The strategic alliance between China and Pakistan, especially in economic arenas, has recently come under scrutiny. A U.S.-based research lab, AidData, has released a report revealing that a staggering 98% of Chinese financial support to Pakistan constitutes loans rather than aid or grants.
This revelation offers a stark contrast to the previously perceived notion of benevolent generosity from China towards its ally. The China-Pakistan Economic Corridor (CPEC), a flagship infrastructure initiative, has been a cornerstone of this bilateral relationship, reportedly bolstering Pakistan’s transportation, energy, and industrial sectors.
While this multi-billion-dollar venture has been lauded for spurring economic growth and job creation, the report sheds light on the financial strings attached. It suggests that the majority of Chinese funding is not concessional but comes with an obligation of repayment, amounting to 67.2 billion dollars – equivalent to 19.6% of Pakistan’s GDP.
The analysis by AidData indicates that only a mere 8% of the total 70.3 billion dollars committed by China from 2000 to 2021 was in the form of grants or highly concessional loans. The rest, it states, are loans that place a hefty repayment burden on Pakistan’s economy.
This situation raises concerns about a potential ‘debt trap’ for Pakistan, echoing the circumstances faced by other nations like Sri Lanka. Moreover, China’s broader economic influence through its Belt and Road Initiative (BRI) has made it the world’s largest official creditor, with over a trillion dollars in outstanding loans.

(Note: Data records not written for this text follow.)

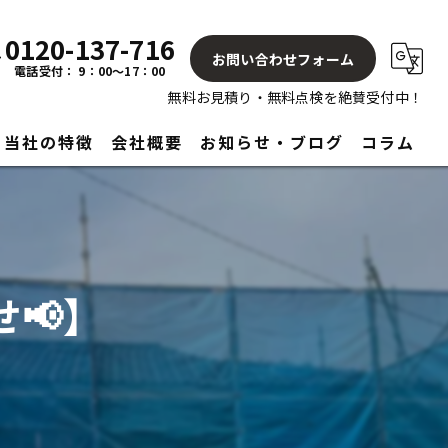
0120-137-716
お問い合わせフォーム
電話受付： 9：00～17：00
無料お見積り・無料点検を絶賛受付中！
当社の特徴
会社概要
お知らせ・ブログ
コラム
屋根
塗り替え
📢】
見積もり
アフターサービス
リフォーム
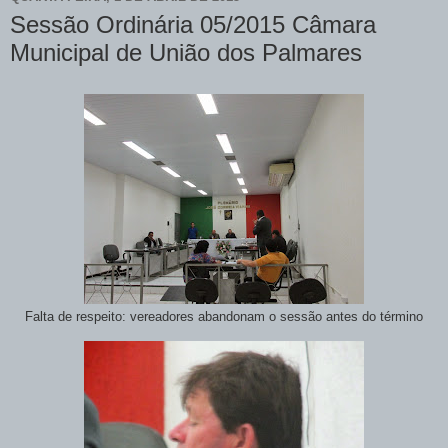
Sessão Ordinária 05/2015 Câmara
Municipal de União dos Palmares
Falta de respeito: vereadores abandonam o sessão antes do término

As these loans enter the principal repayment phase, the risk of default looms for many of the indebted countries. Amidst critiques of non-transparent project pricing, China is reportedly refining its approach to crisis management and aligning its lending practices with global standards. Nevertheless, it also appears to be resorting to undisclosed cash seizures as a safeguard against defaults.